━━━━━ RECORDS TO USE

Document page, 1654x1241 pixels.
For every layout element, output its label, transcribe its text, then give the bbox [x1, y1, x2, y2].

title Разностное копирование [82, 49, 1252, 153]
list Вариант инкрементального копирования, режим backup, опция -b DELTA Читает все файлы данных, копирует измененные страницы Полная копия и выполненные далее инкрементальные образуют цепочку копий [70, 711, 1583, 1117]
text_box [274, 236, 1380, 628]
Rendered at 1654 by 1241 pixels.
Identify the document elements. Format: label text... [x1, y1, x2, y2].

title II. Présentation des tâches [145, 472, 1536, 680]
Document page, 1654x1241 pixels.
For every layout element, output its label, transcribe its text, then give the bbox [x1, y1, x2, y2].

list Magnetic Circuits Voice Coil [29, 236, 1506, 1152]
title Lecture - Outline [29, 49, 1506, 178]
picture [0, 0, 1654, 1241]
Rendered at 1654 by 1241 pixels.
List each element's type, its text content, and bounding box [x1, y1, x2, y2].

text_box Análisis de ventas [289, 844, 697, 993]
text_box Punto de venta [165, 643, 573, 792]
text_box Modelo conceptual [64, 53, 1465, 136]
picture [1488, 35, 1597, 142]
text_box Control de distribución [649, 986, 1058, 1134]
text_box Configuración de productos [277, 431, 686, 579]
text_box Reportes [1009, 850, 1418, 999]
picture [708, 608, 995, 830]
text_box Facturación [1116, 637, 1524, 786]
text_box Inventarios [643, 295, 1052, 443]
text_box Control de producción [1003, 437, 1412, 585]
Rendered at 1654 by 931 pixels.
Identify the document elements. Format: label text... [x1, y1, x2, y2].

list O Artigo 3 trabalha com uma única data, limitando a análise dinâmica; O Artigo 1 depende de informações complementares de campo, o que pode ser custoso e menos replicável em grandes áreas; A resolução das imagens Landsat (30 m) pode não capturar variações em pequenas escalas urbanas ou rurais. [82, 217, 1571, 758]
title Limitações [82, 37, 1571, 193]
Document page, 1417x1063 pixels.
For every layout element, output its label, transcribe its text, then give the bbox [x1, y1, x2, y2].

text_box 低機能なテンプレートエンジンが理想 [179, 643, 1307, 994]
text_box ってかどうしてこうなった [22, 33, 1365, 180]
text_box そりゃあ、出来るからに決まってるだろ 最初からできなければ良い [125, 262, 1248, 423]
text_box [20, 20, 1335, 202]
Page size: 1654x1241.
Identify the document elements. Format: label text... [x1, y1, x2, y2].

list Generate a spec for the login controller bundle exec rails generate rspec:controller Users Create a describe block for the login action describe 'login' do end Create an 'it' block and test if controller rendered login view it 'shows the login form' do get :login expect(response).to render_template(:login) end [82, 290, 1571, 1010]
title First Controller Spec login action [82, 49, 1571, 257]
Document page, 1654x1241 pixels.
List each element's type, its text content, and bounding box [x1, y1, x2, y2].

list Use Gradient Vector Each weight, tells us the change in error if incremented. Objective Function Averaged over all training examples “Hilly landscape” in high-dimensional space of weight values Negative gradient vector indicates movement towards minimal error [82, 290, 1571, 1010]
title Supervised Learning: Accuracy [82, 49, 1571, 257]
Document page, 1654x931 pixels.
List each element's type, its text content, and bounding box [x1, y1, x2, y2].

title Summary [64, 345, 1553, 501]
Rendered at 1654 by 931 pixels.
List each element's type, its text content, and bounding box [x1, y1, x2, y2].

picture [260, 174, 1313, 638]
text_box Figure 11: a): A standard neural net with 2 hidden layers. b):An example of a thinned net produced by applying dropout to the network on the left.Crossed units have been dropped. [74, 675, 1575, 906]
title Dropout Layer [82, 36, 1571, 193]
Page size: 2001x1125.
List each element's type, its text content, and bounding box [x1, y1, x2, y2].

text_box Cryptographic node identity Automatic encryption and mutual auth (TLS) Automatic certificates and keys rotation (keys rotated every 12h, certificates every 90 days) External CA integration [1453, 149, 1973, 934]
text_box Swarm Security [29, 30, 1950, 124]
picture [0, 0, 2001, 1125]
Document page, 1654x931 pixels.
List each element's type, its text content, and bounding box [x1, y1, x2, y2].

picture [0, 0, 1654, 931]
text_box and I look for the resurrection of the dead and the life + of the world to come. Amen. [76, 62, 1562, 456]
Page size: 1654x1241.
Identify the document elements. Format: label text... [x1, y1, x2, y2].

━━━━━━━━━━

[WHAT THE TASK REQUIRES] Rewrite the records from the start through the line containing "picture [0, 0, 1654, 1241]", replacing "layout element" with "visible element" and leaving everything else the same.

[FINISHED ANSWER]
Document page, 1654x1241 pixels.
For every visible element, output its label, transcribe its text, then give the bbox [x1, y1, x2, y2].

title Разностное копирование [82, 49, 1252, 153]
list Вариант инкрементального копирования, режим backup, опция -b DELTA Читает все файлы данных, копирует измененные страницы Полная копия и выполненные далее инкрементальные образуют цепочку копий [70, 711, 1583, 1117]
text_box [274, 236, 1380, 628]
Rendered at 1654 by 1241 pixels.
Identify the document elements. Format: label text... [x1, y1, x2, y2].

title II. Présentation des tâches [145, 472, 1536, 680]
Document page, 1654x1241 pixels.
For every visible element, output its label, transcribe its text, then give the bbox [x1, y1, x2, y2].

list Magnetic Circuits Voice Coil [29, 236, 1506, 1152]
title Lecture - Outline [29, 49, 1506, 178]
picture [0, 0, 1654, 1241]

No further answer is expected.